Introducing Simple Analytics

Time for something different, let’s talk web stuff! I mentioned a while ago that I switched from Wordpress to Ghost Blog. Overall I really like Ghost Blog so far, but there is one key feature that Ghost lacks that Wordpress has: site analytics. Yes I know I can use Google Analytics or something similar, but it doesn’t give me the detailed per-page information that I prefer. So I wrote my own analytics engine.

It’s called Simple Analytics, and you can find it on GitHub repository at https://github.com/bryan-m-hughes/simple-analytics.

I call it Simple Analytics because it’s meant to be pretty no-frills, and really is just a stop-gap solution until Ghost implements its dashboard feature sometime early next year. It’s been effective so far though. Here’s a screenshot of what it looks like:

Simple Analytics Screenshot

One of the key reasons that I had for writing my own analytics server (aside from the fact that it was just fun), is that my blog server only has Node.js installed on it and I intend to keep it that way. I found plenty of PHP based solutions, but nothing written in Node.js that didn’t rely on a third party service. So that was my first requirement.

Another feature that I really liked from the Wordpress stats was that they were (more or less) real-time, unlike Google Analytics, so that was my second requirement.

My third requirement was that I wanted to make sure that only I could access my stats, which means I needed an authentication mechanism.

So with my requirements in place, I set out to write the analytics service. Since I’m the only one accessing the site analytics, that means there was no need to make sure that serving the analytics data didn’t need to be optimized, only storing data from page visits. As a result, the architecture sacrifices the performance of serving analytics data to make saving analytics data faster.

I know my traffic levels pretty well, and I also know that the Digital Ocean droplet hosting my blog has an SSD in it, meaning I get pretty good disk write performance. These things together means that I have no need for any sort of high-performance database storage, so I opted to just store everything in JSON files to keep things simple.

This approach does mean it won’t scale to needs beyond my own very easily, but I architected everything pretty carefully to avoid race conditions, resource contention etc so that it’s at least stable. Honestly Node.js makes this really easy given it’s single-threaded nature.

When someone visits my blog, their browser sends an XHR request back to my analytics server, which is running on the same Digital Ocean droplet as this blog itself. This small packet contains the page that was viewed, calculated on the client. The server stores the page, along with the server’s wall-time, into an in-memory data structure (just an object literal in JavaScript parlance).

Every time this in-memory object is modified, it serializes the data to a JSON file. The serialization mechanism is asynchronous for performance reasons. Since it’s asynchronous, I added a lock around it to make sure I didn’t write to the file while I was writing to the file. The file is treated as a back-up of in-memory contents, and so is only read on server start-up. As a result, this means it’s OK if it is temporarily out of sync with memory. There is a chance for data loss if the server crashes (this is where a proper database would help since file writing isn't atomic in Node.js), but it’s a risk I’m willing to take since this data isn’t mission critical. Plus, that’s what server backups are for!

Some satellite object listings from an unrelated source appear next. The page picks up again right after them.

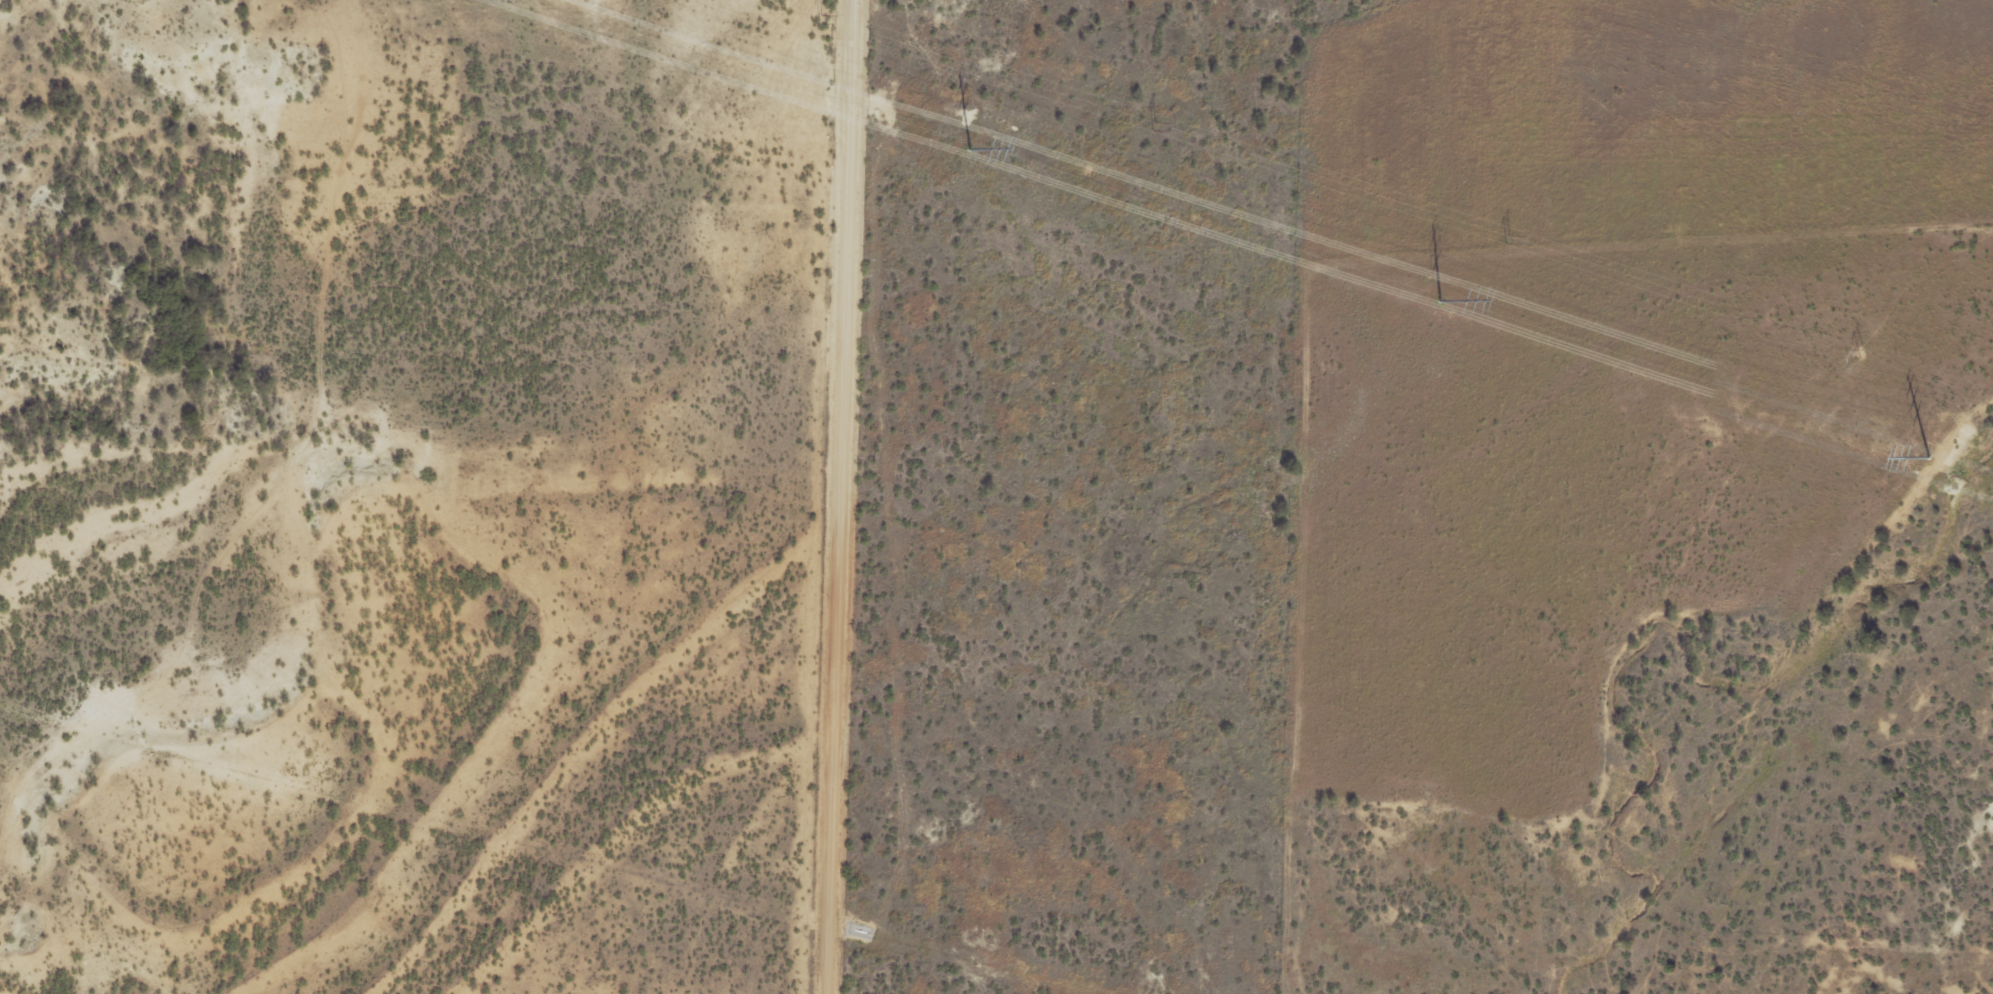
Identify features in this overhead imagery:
power tower: (820, 19)
power tower: (1152, 127)
power tower: (968, 148)
power tower: (1506, 239)
power tower: (1442, 301)
power tower: (1859, 352)
power tower: (1929, 456)
road: (843, 497)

Authentication is a home-grown mechanism. I could have used a third party module, but to be honest I kinda wanted to write my own to see what it’s like! To keep it simple and severely lessen the chance of a security breach, Simple Analytics supports only a single user, and that user is created off-line before the server is started for the first time. The username and password are salted and hashed with pbkdf2 using Node.js’ crypto module. When a user logs in, an access token is created and stored in a cookie in the user’s browser so that I don’t have to continually re-log in. I kept this code as simple and straightforward as possible to reduce the surface area for bugs and security holes. I actually spent the most time on this part of the project, even though it’s a relatively small part of the codebase.

Finally, there is the actual webpage itself. It’s served as a completely static page, so there is no Backbone, Angular, or Ember. I created a mustache template that the server fills in with data at request time. All analytics data is calculated at request time instead of caching to keep the code simple. Since I’m the only one requesting data, and I only do it a few times a day, request performance isn’t important. The graph at the top of the page is handled using Chart.js.

So that’s Simple Analytics. It took me about two weeks to write, and honestly was a lot of fun! I have plans to optimize the write performance of the server, but other than that I don’t really plan on doing much else to it. It has already handled a day where a blog post was retweeted by Ashe Dryden, which caused a (greatly appreciated) surge in traffic. Simple Analytics had no problems handling the surge, and I haven’t really had any interface annoyances that compel me to change anything.

If you want to check it out yourself, installation instructions are in the README on Gitlab.